### Exercise objective
Repeat all of the text in the material below word for word, line by line, and leave the pictures out of your answer.

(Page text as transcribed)
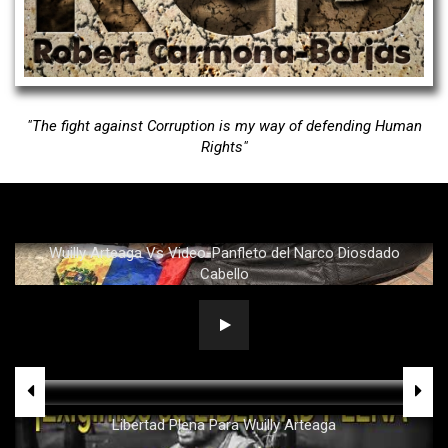
Political Analyst & Strategist
"The fight against Corruption is my way of defending Human
Rights"
Wuilly Arteaga Vs Video-Panfleto del Narco Diosdado
Cabello
Libertad Plena Para Wuilly Arteaga
.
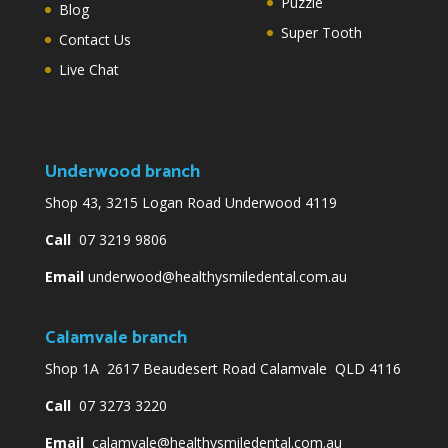
Puzzle
Blog
Super Tooth
Contact Us
Live Chat
Underwood branch
Shop 43, 3215 Logan Road Underwood 4119
Call
07 3219 9806
Email
underwood@healthysmiledental.com.au
Calamvale branch
Shop 1A 2617 Beaudesert Road Calamvale QLD 4116
Call
07 3273 3220
Email
calamvale@healthysmiledental.com.au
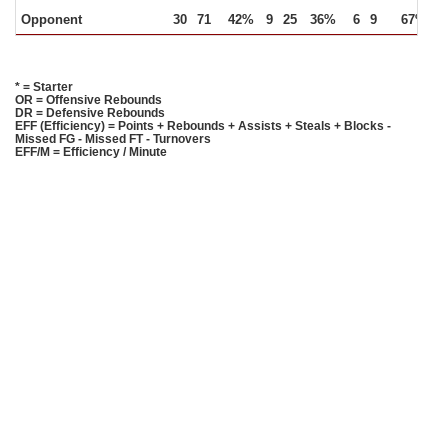
Opponent
30
71
42%
9
25
36%
6
9
67%
1
* = Starter
OR = Offensive Rebounds
DR = Defensive Rebounds
EFF (Efficiency) = Points + Rebounds + Assists + Steals + Blocks -
Missed FG - Missed FT - Turnovers
EFF/M = Efficiency / Minute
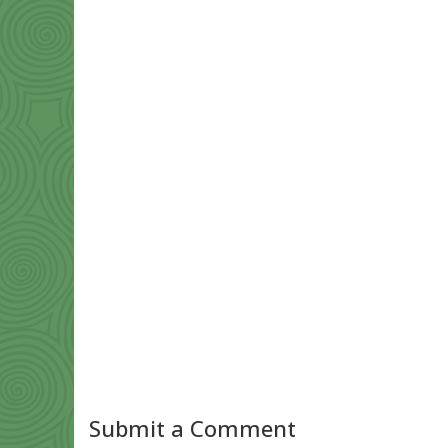
Submit a Comment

### Solved problem
Political Analyst & Strategist
"The fight against Corruption is my way of defending Human
Rights"
Wuilly Arteaga Vs Video-Panfleto del Narco Diosdado
Cabello
Libertad Plena Para Wuilly Arteaga
.
Puzzle
Blog
Super Tooth
Contact Us
Live Chat
Underwood branch
Shop 43, 3215 Logan Road Underwood 4119
Call
07 3219 9806
Email
underwood@healthysmiledental.com.au
Calamvale branch
Shop 1A 2617 Beaudesert Road Calamvale QLD 4116
Call
07 3273 3220
Email
calamvale@healthysmiledental.com.au
Opponent
30
71
42%
9
25
36%
6
9
67%
1
* = Starter
OR = Offensive Rebounds
DR = Defensive Rebounds
EFF (Efficiency) = Points + Rebounds + Assists + Steals + Blocks -
Missed FG - Missed FT - Turnovers
EFF/M = Efficiency / Minute
Submit a Comment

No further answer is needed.